# TRECHO EXIBIDO:
--*--
Tim Burton abre Festival de Veneza entre o vigor e a reciclagem de ‘Beetlejuice 2’

VENEZA, ITÁLIA (FOLHAPRESS) – Foi apostando na descontração e no saudosismo que o Festival de Veneza deu largada para sua 81ª edição, na manhã desta quarta, 28. O filme eleito para abrir o evento, “Os Fantasmas Ainda se Divertem: Beetlejuice Beetlejuice”, exibido fora da competição, é a continuação de uma das comédias mais cultuadas dos anos 1980, que se tornou um inesperado êxito por sua capacidade de falar sobre a morte de modo bem-humorado e inventivo.

No delirante “Os Fantasmas se Divertem”, de 1988, Tim Burton abria caminho para sua carreira de tipos e filmes tão estranhos quanto carismáticos, tornando-se um dos diretores mais conhecidos mesmo fora de ambientes mais cinéfilos.

Seu novo longa, que retoma a maior parte dos personagens do anterior mais de três décadas depois, é a chance de o cineasta voltar a um projeto bem-sucedido no cinema depois de um bom tempo deixando público e crítica a ver navios.

Se no streaming o cineasta conseguiu certa reabilitação em 2022, com a série “Wandinha”, nas salas talvez seu último êxito verdadeiro tenha sido “Alice no País das Maravilhas”, de um já longínquo 2010.

O filme de 1988 trazia diversas situações inusitadas, mas a trama era bem simples: um casal de mortos contava com a ajuda de um fantasma de caráter muito peculiar para espantar pessoas que queriam comprar a casa onde moravam. E isso era basicamente tudo, ou seja: uma bobagem sem tamanho, mas que justamente por não ter pretensão de ser muito mais do que isso se tornou um filme tão querido.
--*--
# EXTRATO DE DADOS:
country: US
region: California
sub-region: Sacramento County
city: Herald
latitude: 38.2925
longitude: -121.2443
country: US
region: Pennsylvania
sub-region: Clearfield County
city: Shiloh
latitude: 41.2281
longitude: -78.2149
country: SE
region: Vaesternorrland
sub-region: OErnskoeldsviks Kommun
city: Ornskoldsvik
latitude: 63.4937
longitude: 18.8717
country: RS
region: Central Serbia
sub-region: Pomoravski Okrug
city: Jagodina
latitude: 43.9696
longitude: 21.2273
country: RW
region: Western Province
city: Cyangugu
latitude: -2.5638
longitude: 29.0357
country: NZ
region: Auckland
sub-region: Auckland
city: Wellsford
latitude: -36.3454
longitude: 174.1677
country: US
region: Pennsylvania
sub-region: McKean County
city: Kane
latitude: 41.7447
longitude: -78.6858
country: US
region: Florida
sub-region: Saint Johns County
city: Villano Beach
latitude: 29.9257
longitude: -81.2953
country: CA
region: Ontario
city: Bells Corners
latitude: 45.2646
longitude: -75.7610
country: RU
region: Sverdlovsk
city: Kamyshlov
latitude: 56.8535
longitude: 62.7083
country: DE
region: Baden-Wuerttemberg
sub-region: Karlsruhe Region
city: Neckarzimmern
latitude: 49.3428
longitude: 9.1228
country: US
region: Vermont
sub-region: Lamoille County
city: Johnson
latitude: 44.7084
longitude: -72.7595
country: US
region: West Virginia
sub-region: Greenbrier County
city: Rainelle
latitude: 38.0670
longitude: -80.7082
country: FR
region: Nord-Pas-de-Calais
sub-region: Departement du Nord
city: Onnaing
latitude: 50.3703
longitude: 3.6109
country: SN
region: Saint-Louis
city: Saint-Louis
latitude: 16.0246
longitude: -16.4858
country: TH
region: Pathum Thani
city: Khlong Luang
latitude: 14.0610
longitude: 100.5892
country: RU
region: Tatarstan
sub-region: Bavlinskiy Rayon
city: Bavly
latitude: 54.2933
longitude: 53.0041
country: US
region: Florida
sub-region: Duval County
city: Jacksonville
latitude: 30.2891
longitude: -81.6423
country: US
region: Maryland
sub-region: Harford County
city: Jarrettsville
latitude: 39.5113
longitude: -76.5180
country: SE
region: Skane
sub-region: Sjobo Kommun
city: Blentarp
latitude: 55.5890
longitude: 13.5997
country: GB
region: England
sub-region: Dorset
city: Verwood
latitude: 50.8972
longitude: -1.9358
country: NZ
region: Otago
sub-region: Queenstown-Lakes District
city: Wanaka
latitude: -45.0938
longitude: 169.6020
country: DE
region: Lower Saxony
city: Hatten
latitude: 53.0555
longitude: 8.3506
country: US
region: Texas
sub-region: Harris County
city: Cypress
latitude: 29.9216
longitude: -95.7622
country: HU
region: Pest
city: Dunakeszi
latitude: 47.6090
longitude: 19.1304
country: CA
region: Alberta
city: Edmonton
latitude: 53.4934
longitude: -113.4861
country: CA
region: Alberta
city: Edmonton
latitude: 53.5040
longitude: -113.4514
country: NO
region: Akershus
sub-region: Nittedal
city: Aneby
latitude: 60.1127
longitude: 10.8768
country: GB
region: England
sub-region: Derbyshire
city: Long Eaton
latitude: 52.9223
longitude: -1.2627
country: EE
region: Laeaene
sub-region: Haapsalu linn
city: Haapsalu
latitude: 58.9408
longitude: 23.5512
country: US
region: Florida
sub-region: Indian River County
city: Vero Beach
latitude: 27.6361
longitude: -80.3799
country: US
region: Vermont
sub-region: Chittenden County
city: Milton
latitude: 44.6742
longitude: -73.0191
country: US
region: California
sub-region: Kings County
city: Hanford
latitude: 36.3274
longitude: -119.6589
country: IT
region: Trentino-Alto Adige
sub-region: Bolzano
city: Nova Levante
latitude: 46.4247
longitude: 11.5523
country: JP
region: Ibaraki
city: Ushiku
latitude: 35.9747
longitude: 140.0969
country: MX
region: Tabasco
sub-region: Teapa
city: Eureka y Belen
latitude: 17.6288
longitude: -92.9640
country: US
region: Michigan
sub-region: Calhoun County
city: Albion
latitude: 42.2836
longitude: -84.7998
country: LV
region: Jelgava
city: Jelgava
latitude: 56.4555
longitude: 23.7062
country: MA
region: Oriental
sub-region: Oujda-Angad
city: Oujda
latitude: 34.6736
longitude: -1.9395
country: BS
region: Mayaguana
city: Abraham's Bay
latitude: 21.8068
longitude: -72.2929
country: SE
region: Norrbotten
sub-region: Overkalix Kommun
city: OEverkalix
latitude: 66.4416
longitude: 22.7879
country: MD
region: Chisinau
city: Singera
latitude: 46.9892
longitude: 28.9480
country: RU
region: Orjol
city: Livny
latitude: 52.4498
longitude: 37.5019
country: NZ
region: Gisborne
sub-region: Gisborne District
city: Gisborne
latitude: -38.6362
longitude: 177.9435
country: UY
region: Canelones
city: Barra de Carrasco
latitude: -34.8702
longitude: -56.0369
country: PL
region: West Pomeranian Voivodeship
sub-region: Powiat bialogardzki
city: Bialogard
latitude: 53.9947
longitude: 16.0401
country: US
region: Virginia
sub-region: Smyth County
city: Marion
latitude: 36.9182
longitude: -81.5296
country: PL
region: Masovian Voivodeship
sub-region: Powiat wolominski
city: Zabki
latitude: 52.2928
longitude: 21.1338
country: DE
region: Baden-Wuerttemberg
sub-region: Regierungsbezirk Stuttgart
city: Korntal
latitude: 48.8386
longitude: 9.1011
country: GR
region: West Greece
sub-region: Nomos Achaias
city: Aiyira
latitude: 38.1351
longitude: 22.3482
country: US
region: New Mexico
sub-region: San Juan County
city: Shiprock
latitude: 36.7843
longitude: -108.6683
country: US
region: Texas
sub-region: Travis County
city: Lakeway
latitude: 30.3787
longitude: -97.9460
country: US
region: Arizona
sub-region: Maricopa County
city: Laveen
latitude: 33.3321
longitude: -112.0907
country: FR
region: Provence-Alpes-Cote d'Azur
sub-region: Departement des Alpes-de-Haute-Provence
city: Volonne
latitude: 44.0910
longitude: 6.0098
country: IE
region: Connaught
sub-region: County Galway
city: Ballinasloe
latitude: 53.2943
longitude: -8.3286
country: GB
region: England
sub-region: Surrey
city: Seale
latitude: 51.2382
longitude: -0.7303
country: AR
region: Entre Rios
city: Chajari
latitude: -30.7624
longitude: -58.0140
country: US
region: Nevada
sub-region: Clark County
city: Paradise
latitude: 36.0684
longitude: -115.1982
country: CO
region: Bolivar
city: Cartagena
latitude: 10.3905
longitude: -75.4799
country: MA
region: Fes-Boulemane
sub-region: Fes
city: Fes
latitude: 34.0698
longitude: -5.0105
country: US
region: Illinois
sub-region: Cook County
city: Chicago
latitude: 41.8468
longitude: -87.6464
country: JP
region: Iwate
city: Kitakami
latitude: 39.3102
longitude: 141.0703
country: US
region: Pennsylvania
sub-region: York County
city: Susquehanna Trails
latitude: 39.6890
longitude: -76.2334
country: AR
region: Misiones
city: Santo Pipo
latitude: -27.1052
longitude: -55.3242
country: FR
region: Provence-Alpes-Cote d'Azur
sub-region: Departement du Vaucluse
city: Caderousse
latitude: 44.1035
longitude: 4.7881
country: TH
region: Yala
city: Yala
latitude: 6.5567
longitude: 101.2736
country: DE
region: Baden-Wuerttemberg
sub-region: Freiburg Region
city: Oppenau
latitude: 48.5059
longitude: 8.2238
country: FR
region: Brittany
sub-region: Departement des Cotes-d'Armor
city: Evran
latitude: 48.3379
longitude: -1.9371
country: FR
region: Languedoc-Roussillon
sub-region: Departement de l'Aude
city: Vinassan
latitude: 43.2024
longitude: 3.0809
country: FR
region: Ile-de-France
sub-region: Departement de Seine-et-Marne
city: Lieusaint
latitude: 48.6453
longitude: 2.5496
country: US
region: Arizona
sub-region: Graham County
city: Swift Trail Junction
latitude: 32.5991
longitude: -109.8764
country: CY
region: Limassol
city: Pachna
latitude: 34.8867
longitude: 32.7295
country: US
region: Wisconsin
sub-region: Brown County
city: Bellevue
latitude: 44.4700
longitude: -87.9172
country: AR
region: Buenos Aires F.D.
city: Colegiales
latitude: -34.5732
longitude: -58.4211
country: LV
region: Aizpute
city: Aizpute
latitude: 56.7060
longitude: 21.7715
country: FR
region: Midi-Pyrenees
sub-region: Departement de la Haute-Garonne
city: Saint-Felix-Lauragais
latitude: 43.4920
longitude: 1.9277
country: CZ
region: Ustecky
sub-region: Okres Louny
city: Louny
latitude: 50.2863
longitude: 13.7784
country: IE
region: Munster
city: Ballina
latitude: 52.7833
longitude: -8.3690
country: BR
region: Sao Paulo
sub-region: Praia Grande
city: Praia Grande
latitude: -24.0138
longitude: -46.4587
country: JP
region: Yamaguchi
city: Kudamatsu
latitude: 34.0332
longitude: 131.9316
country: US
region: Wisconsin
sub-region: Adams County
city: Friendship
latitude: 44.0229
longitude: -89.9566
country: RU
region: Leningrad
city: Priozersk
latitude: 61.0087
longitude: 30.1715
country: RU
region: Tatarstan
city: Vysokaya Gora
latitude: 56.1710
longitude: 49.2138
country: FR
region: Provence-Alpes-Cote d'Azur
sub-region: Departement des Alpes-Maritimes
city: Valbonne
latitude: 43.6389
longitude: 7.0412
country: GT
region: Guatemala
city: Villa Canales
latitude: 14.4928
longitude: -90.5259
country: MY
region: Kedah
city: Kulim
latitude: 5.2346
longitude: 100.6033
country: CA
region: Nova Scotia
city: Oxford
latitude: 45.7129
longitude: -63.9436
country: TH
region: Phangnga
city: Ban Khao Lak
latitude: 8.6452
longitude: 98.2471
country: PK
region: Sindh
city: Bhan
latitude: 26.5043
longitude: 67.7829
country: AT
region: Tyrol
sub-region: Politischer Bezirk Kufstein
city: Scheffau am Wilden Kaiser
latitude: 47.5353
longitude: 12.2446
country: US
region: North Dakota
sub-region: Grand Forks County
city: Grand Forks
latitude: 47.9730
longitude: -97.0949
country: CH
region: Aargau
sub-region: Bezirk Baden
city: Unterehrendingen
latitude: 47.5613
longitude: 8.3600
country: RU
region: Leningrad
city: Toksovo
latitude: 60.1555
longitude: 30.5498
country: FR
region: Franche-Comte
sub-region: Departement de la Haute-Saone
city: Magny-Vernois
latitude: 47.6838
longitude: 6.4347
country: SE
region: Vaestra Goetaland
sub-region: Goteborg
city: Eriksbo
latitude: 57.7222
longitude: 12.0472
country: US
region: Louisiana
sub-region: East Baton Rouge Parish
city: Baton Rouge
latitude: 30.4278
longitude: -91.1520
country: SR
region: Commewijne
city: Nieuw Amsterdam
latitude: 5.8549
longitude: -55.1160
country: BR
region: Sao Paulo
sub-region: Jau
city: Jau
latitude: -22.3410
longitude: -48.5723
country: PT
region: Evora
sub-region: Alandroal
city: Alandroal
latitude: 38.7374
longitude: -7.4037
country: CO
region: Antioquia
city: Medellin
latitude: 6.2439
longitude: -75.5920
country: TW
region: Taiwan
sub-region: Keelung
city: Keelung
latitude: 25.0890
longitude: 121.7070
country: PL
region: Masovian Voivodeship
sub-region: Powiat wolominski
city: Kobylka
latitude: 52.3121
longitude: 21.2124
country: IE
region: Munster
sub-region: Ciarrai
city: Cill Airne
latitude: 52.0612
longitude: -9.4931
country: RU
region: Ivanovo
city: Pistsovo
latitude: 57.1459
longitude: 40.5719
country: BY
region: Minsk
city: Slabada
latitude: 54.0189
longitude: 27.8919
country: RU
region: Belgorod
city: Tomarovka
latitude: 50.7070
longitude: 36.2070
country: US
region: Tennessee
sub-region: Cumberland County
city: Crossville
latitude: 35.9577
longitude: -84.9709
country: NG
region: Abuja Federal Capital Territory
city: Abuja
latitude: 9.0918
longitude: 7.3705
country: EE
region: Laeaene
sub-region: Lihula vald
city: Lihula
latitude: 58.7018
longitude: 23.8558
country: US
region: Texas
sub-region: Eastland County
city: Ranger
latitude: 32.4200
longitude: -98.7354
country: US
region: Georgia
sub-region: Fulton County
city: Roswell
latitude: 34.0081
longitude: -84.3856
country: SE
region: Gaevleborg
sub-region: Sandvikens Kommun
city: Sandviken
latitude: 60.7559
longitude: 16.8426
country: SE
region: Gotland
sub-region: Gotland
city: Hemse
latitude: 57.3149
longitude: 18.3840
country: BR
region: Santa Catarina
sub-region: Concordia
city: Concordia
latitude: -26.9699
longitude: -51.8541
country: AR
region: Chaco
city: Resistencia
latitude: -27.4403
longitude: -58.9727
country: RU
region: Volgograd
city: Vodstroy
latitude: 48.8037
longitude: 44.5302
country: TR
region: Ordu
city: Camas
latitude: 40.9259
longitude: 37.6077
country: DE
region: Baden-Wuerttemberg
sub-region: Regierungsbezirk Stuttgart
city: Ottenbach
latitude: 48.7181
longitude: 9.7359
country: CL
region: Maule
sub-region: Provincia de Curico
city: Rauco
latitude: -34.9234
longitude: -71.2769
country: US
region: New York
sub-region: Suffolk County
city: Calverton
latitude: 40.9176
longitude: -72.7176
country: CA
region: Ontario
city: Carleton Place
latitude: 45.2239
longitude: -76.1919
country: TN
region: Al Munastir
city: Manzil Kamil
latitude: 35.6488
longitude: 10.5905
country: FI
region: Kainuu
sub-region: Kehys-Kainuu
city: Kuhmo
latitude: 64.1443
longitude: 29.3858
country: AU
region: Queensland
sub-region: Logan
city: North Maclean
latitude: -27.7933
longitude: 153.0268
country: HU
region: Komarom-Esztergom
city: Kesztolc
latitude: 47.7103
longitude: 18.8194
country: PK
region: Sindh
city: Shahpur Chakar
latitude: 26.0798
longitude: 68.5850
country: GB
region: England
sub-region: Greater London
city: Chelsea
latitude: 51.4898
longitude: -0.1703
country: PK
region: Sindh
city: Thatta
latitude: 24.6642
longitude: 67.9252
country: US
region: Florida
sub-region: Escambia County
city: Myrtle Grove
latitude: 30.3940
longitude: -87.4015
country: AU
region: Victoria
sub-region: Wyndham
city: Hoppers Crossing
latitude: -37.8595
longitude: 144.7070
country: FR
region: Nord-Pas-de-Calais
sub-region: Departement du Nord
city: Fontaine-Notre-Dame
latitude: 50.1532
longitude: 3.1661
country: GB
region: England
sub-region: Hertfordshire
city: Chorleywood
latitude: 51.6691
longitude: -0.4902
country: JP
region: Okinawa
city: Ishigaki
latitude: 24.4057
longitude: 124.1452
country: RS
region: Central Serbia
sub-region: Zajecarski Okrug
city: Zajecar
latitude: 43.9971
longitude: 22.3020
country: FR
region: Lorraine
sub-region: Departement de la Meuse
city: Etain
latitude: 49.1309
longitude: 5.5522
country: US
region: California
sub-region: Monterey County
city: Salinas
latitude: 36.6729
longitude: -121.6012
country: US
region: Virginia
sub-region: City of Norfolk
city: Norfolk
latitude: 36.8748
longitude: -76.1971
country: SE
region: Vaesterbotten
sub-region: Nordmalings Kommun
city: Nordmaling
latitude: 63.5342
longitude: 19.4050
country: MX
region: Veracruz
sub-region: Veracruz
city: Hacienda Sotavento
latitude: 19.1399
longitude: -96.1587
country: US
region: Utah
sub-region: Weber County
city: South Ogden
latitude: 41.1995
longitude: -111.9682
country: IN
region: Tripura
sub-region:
--*--
# PROBLEMA:
Segundo o trecho exibido, qual edição do Festival de Veneza foi aberta com "Os Fantasmas Ainda se Divertem: Beetlejuice Beetlejuice"? Responda usando somente o trecho exibido.

# RESPOSTA ESCRITA:
A 81ª edição.